__Consigna A__. En la noticia sobre el asesinato de Pontevedra, ¿a qué hora del sábado se desprendió el interno del emisor-receptor?
__Consigna B__. Prosigue la noticia sobre el asesinato de Pontevedra a partir de su última frase.

__Texto extraído__.
::::::::
Violencia machista en Pontevedra
Gallizo reconoce un "fallo humano" en el asesinato de Pontevedra
lunes 01 de diciembre de 2008, 20:34h
La alarma del GPS que portaba Maximino Couto, el preso con permiso carcelario que asesinó el pasado sábado a su pareja en Pontevedra, funcionó correctamente cuando éste se desprendió del dispositivo antes de cometer el crimen, pero esta alarma no fue detectada por los funcionarios de servicio. Ésta es la conclusión de la investigación realizada por la Secretaría General de Instituciones Penitenciarias tras la muerte de María del Rosario Peso, para verificar el funcionamiento del sistema GPS colocado al interno del centro penitenciario de A Lama.
Según consta en el informe elaborado por Prisiones, a las 16:36 horas del pasado sábado, el interno se desprendió del emisor-receptor. Esta incidencia generó una alarma que se recogió inmediatamente mediante una señal en la Unidad Central de Vigilancia Electrónica, pero, a pesar de que el dispositivo electrónico funcionó correctamente, no fue detectada por los funcionarios del servicio.
::::::::
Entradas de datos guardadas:
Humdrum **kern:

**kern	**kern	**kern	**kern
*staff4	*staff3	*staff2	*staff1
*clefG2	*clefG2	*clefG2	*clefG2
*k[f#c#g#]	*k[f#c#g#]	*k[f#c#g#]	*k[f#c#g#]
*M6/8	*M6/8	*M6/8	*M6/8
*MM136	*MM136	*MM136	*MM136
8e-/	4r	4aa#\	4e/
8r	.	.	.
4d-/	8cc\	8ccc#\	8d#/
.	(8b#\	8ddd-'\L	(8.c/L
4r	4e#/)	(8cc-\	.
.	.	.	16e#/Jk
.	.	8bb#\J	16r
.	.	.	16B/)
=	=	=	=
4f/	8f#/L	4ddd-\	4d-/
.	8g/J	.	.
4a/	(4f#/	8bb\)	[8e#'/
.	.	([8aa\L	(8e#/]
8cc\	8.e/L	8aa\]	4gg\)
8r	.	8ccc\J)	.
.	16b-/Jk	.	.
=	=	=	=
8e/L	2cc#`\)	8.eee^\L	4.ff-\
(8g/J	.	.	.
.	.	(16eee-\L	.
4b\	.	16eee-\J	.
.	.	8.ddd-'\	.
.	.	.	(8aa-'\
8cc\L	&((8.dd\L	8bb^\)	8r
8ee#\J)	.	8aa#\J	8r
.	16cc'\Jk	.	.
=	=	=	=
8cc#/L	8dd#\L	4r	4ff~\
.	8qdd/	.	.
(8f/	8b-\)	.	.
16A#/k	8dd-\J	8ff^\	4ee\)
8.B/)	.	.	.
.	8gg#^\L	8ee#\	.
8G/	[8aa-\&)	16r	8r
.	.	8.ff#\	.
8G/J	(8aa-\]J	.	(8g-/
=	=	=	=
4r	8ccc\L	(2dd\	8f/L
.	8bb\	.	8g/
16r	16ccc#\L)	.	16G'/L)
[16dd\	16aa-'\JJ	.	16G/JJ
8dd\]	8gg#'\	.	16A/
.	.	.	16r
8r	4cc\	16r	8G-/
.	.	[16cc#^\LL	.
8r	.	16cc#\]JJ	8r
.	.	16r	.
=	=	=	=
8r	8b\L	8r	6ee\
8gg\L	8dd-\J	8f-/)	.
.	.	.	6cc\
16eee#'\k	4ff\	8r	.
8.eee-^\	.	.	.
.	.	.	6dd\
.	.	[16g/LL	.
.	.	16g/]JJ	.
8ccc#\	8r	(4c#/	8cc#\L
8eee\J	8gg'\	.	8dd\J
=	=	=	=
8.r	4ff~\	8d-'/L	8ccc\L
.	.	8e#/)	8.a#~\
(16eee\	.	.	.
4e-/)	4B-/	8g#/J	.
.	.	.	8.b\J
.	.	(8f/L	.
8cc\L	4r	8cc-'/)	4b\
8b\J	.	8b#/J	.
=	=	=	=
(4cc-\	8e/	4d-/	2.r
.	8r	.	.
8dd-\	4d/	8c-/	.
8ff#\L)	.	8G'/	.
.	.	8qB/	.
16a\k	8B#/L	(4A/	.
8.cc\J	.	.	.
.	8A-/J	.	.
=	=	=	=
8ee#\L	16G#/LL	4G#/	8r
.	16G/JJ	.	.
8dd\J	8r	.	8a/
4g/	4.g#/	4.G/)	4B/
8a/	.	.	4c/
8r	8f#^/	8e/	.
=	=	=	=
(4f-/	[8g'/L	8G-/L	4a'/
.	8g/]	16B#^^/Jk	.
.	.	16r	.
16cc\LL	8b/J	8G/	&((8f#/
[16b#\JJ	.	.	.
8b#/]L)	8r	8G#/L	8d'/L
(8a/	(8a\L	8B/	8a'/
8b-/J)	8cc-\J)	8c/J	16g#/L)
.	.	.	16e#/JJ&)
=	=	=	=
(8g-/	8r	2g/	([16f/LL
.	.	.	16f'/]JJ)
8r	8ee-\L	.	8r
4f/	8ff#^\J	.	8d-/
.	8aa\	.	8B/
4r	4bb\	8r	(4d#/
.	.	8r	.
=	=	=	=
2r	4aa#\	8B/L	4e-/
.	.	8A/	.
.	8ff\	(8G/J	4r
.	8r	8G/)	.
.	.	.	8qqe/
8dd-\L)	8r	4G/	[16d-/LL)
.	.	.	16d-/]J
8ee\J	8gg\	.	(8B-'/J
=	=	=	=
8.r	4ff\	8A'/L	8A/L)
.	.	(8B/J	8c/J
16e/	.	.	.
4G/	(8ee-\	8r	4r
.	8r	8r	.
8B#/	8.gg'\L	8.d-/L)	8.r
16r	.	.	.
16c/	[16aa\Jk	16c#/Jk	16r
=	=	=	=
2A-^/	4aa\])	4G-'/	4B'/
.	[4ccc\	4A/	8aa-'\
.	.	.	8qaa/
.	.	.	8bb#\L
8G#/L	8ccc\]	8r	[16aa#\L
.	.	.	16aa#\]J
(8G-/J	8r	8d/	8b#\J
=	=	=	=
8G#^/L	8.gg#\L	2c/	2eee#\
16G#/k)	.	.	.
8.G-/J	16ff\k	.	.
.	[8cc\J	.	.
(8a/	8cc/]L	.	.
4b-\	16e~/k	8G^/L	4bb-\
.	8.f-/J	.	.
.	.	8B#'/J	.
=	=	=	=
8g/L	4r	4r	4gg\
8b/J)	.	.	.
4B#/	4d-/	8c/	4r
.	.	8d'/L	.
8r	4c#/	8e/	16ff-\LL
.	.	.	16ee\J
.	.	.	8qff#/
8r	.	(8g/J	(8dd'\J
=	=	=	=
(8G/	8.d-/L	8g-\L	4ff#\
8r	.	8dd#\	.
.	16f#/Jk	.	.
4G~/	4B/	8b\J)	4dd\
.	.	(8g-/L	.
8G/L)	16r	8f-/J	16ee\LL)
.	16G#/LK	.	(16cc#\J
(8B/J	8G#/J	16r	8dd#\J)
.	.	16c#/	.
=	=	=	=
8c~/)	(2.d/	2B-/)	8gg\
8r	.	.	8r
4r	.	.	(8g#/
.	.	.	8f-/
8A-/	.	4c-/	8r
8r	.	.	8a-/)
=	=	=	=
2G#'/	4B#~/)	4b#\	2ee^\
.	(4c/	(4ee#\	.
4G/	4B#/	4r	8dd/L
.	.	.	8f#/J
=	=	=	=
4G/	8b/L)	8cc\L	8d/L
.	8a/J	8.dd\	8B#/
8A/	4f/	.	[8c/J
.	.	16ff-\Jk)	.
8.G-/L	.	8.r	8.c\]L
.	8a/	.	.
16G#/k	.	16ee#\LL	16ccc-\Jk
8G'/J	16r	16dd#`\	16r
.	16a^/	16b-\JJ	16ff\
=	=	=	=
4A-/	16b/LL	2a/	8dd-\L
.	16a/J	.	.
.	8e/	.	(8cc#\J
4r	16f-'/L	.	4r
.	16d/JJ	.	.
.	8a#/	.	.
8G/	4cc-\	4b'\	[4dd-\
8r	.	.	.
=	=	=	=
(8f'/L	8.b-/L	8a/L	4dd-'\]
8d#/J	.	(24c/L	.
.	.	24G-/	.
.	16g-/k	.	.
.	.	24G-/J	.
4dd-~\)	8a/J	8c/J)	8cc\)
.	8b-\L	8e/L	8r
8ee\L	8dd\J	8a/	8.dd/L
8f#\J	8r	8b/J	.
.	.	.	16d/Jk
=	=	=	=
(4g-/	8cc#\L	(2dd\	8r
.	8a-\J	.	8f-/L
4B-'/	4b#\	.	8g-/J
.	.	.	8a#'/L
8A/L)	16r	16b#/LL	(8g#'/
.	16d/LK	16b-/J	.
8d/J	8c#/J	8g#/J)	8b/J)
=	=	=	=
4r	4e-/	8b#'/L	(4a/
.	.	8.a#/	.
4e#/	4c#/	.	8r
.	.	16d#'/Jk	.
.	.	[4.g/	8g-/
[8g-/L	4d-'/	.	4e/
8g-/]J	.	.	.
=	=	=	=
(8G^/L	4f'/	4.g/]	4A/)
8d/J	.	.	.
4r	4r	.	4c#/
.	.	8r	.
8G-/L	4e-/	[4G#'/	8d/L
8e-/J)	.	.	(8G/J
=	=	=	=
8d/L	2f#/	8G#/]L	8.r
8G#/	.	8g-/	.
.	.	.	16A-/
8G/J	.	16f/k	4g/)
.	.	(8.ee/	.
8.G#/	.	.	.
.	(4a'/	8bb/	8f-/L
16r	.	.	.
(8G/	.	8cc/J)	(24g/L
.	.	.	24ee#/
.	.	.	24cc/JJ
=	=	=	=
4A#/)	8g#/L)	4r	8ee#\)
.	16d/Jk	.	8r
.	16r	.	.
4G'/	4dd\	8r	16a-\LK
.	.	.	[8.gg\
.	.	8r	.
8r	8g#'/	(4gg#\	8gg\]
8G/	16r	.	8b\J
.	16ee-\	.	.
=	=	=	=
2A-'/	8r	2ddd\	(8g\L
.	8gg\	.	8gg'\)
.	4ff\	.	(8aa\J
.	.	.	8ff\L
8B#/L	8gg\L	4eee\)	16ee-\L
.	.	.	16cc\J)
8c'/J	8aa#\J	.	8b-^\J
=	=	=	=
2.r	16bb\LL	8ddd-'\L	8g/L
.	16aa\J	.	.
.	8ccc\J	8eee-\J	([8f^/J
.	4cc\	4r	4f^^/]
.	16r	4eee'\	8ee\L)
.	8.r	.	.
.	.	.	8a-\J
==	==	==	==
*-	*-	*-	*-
::::::::
__Respuesta A__. A las 16:36 horas.

__Respuesta B__.
La directora general de Instituciones Penitenciarias, Mercedes Gallizo, ha reconocido este martes que hubo un "fallo humano" en el sistema de seguimiento del preso con permiso carcelario que presuntamente mató a su pareja en Galicia, y ha anunciado medidas para evitar que se repitan estos errores. Gallizo ha señalado que aún no han cerrado la investigación por este caso, pero sí han detectado que la señal del GPS que el recluso se quitó no fue oída por los funcionarios de Madrid encargados de este tipo de alertas, lo que aún no sabe por qué ocurrió.
El dispositivo consta de dos elementos, una tobillera y un emisor-receptor, ambos portados por el interno, que transmiten una potente señal si el condenado entra en la zona de exclusión que tiene previamente fijada. En el caso de Couto, esa zona era de 2.000 metros alrededor de la vivienda de su ex pareja.
En una nota emitida este lunes, la Secretaría General de Instituciones Penitenciarias ha puesto de manifiesto "la profesionalidad" de los funcionarios del centro penitenciario de A Lama, que "activaron todos los sistemas de control ante la salida de permiso del interno, a pesar de que le faltaban 20 días para su libertad definitiva". "Los funcionarios de la Administración Penitenciaria dedican todo su esfuerzo y van a seguir haciéndolo para evitar la reincidencia de quienes han cometido delitos y para proteger a las víctimas", añade el comunicado.